When in doubt, communicate

It can be easy as a project manager to get lost in your budget spreadsheets, Gantt charts and documentation, but it is important not to forget that there are people you need to communicate with as well. Check in on your team and see if there are any issues that might cause problems with your budget or timelines – if you communicate with them then they are more likely to communicate with you and let you know as soon as an issue arises. Your stakeholders will also want to be kept in the loop too. So, if you hit a snag that may delay things, communicate this to your stakeholder. Likewise, an issue with deliverables that may cause an increase in the budget is best communicated straight away. Your stakeholder may not mind a little rise in cost so long as it doesn’t delay the project overall.  Face to face is often best but if you can’t manage this then arrange a telephone call or a video chat.

Be honest

As a project manager you are the key contact for everyone, that means having to deal with multiple different requests from every angle. One of the key project management skills that you will need her is being able to communicate with everyone in an appropriate and effective manner. This means knowing how to speak to everyone from your junior team members, CAD designers and building engineers, to name but a few examples. You need to be able to do this in a way that ensure everyone still respects what you say to them.

Being honest might seem the natural thing to do but it’s amazing how easy it can be to slip into the concept of telling a little white lie here or there to soften the blow of some negative information that you need to deliver later.

Put the team first

As a project manager it isn’t difficult to get caught up in the demands of the client, the scheduling and the delivering of the end product for your project. It is however important to consider the team who help to make the successful delivery of the project possible, without them and their hard work the delivery of a project that is successful would be even harder and more painful.

Not everyone works the same

Very often you will not get to choose who will be on your project team. Although, if you require particular skills, you may be able to request individuals who possess those skills, and you may find yourself with a real “melting pot” of different individuals who all have their own working style. Whilst this is fine as a rule, there will be times when different individuals on the team will need to work together. Therefore,it is important that compromises are made in the way that they work so that there are no issues. As the project manager it is your role in the team to ensure that there is communication between the different personalities in your team and that those individuals who do not work in the same way can work together.
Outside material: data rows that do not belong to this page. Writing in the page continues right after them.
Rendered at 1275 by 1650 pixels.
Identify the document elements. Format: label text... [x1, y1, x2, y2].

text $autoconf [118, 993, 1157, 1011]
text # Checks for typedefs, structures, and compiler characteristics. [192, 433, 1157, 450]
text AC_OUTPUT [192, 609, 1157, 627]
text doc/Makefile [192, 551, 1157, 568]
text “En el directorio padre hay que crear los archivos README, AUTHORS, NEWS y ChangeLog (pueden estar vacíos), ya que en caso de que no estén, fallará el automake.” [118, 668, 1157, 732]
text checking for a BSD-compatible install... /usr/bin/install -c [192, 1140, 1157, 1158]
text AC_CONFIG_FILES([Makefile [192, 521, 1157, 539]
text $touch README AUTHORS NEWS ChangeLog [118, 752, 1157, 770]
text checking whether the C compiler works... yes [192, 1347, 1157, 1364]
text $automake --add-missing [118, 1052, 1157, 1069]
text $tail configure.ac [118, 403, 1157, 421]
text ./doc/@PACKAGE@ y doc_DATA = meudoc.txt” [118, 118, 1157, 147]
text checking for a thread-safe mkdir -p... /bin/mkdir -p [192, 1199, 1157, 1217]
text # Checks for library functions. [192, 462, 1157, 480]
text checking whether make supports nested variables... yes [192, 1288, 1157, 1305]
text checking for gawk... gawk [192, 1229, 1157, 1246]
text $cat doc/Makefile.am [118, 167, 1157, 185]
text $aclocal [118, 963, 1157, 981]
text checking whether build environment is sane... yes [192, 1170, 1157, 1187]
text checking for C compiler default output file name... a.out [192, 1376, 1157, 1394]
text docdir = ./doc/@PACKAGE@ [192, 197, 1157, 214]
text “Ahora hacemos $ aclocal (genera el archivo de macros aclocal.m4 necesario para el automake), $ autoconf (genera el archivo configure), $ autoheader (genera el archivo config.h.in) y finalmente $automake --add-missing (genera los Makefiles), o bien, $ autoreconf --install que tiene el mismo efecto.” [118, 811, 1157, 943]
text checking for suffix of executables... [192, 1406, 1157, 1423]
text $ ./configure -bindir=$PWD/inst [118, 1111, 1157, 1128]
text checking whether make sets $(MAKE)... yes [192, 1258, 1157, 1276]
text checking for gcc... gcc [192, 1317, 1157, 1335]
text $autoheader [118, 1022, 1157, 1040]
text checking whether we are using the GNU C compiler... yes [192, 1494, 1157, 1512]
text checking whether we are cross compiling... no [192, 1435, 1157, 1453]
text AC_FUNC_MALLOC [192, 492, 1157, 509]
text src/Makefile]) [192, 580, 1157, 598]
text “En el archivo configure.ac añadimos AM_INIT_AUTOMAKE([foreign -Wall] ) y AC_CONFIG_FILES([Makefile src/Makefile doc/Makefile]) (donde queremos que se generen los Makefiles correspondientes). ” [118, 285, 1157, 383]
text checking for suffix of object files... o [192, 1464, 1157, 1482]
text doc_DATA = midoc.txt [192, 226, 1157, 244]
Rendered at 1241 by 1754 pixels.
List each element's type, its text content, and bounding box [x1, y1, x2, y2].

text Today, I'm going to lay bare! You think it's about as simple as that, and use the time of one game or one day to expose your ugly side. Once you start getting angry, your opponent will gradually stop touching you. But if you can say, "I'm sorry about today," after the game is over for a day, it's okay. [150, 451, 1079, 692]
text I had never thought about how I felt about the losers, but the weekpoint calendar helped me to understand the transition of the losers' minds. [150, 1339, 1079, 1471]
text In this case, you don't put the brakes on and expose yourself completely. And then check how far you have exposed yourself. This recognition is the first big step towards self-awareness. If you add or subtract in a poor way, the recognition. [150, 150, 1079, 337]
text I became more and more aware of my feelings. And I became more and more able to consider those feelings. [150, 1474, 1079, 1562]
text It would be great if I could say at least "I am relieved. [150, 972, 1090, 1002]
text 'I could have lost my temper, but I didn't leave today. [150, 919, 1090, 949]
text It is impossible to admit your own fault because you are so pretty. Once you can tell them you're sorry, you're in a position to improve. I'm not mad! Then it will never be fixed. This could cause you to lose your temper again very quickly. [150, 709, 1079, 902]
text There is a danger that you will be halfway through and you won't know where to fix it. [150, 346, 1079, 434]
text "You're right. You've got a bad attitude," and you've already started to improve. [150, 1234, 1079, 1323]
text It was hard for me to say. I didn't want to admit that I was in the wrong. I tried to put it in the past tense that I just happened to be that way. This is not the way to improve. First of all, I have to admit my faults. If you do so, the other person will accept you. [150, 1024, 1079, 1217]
In addition to ensuring the work is completed on time and to any budget, this is also important from a safety aspect.

The client is an important team member

It is easy to believe that the client is simply the one who you are completing the project for. However, the person setting the timescale and the budget is in fact more than this. The project team that you work with to complete the project are only a part of the project team. The client is also an important team member and as such it is important to ensure that they are kept as much in the loop as the members of the team.

When you include them more in what is going on they are more likely to be on board when there are small changes that it would be wise to make but which may move the timescale of the project or cost a little more.

Have faith in yourself

As the project manager you are the one who has the industry experience and the project management qualifications. Whether you have worked on just a few projects or a lot you need to have confidence in your skills are a project manager in order to help see your project through to a, hopefully, successful conclusion. When you are confident about what you are doing this will instil confidence in the other members of the team.